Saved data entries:
_____

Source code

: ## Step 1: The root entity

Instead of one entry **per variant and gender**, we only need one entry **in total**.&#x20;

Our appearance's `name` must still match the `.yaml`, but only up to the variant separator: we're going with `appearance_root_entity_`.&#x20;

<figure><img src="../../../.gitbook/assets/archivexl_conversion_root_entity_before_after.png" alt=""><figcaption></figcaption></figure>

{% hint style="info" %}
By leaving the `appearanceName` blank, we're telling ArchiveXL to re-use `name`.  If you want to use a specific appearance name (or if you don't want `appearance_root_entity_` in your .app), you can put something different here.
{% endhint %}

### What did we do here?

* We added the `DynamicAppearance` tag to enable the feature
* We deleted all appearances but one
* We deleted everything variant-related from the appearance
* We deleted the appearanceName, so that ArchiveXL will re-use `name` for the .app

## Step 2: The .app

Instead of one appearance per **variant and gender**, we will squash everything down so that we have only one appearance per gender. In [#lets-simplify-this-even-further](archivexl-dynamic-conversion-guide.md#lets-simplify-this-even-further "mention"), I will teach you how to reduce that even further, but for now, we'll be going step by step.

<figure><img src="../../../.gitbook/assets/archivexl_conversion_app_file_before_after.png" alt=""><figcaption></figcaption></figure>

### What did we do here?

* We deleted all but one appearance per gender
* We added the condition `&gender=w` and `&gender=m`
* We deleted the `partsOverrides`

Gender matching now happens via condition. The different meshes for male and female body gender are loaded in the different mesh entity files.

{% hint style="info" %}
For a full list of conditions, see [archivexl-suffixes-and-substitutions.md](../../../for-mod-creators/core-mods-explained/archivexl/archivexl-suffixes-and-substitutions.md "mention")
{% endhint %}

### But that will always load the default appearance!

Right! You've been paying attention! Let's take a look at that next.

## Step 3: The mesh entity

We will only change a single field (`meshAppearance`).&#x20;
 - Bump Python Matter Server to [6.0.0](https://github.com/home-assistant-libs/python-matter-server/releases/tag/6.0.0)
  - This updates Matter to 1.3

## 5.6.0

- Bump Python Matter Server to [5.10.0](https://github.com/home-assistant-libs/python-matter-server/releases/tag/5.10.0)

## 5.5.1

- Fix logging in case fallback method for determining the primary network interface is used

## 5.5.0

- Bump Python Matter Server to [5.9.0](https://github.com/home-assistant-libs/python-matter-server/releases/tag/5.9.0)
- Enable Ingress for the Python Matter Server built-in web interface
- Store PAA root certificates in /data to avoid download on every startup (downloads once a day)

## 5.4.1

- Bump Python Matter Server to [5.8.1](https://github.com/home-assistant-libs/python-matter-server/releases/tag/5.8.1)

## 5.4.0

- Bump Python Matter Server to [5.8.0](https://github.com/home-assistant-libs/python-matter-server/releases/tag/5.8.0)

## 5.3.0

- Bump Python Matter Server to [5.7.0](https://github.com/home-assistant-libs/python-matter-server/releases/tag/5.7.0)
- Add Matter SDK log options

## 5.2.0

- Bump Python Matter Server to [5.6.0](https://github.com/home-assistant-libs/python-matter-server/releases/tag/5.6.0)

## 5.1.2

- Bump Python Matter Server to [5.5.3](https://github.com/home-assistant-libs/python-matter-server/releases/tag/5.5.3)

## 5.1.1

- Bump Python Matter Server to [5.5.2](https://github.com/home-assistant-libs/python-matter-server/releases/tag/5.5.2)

_____

The task - Look through the entries for the string "added". Every line that has it belongs in the answer.

Reply -
* We added the `DynamicAppearance` tag to enable the feature
* We added the condition `&gender=w` and `&gender=m`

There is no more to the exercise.